July 19 (Bloomberg) -- Copper fell in New York on concern demand is poised to slow as supply expands and economies falter from Europe to China, the world’s biggest consumer of the metal.
Copper supply from mines may increase by almost 2 million metric tons by the end of 2015, Credit Suisse Group AG said today, triple the current level of stockpiles tracked by the London Metal Exchange. Credit-rating firms in China, where the economy weakened for nine of the last 10 quarters, cut the most bond-issuer rankings on record in June.
“Macro concerns persist, especially in regards to China, where widespread bond downgrades are highlighting consistent credit concerns over firms with ties to state or local governments,” James Marks, head of global metals at Xconnect Trading Ltd., a London-based interdealer broker, said by e-mail.
Copper for delivery in September retreated 0.4 percent to $3.12 a pound by 6:46 a.m. on the Comex in New York. Prices are down 1.1 percent this week, set for a first decline in three. Copper for delivery in three months fell 0.3 percent to $6,882 a ton on the LME.
Mining companies Anglo American Plc, BHP Billiton Ltd. and Rio Tinto Group said this week their production of copper advanced from a year earlier in the three months through June. The market should refocus its attention on the surplus predicted for this year after three annual deficits, Australia & New Zealand Banking Group Ltd. said in a note today.
The euro-area unemployment rate climbed to 12.2 percent in May, while factory orders and exports unexpectedly slid in Germany, the bloc’s largest economy, figures showed this month. Yields on Portuguese two-year notes are the highest relative to the 10-year rate in more than a year, highlighting an “increased chance of a required bailout,” according to Marks.

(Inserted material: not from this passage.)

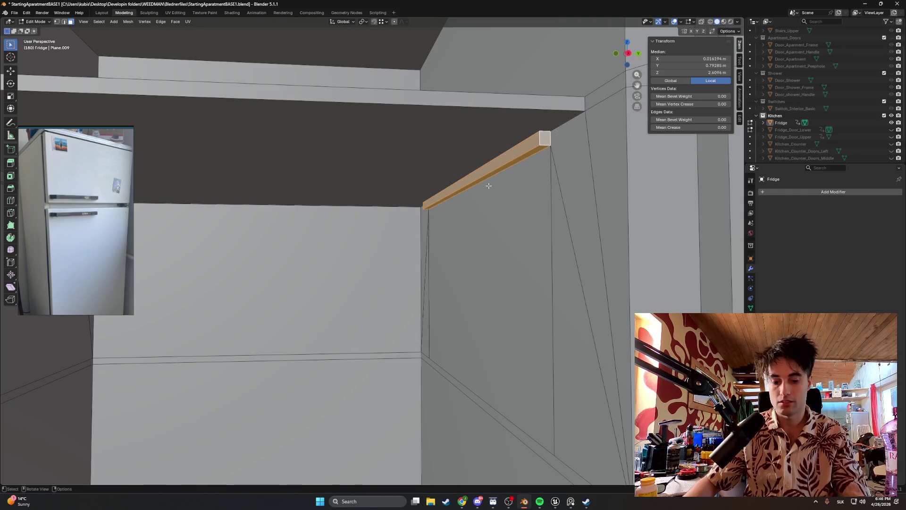
pyautogui.press('shift+d')
pyautogui.rightClick(500, 194)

“Europe continues to spiral into an ever-increasing reliance on bailouts as unemployment dents any consumer activity,” he said.
Copper stockpiles monitored by the LME fell 0.4 percent to 638,325 tons, daily exchange figures showed. Orders to remove the metal from warehouses declined 0.7 percent to 334,175 tons.
Tin fell in London as aluminum and nickel rose. Lead and zinc were little changed.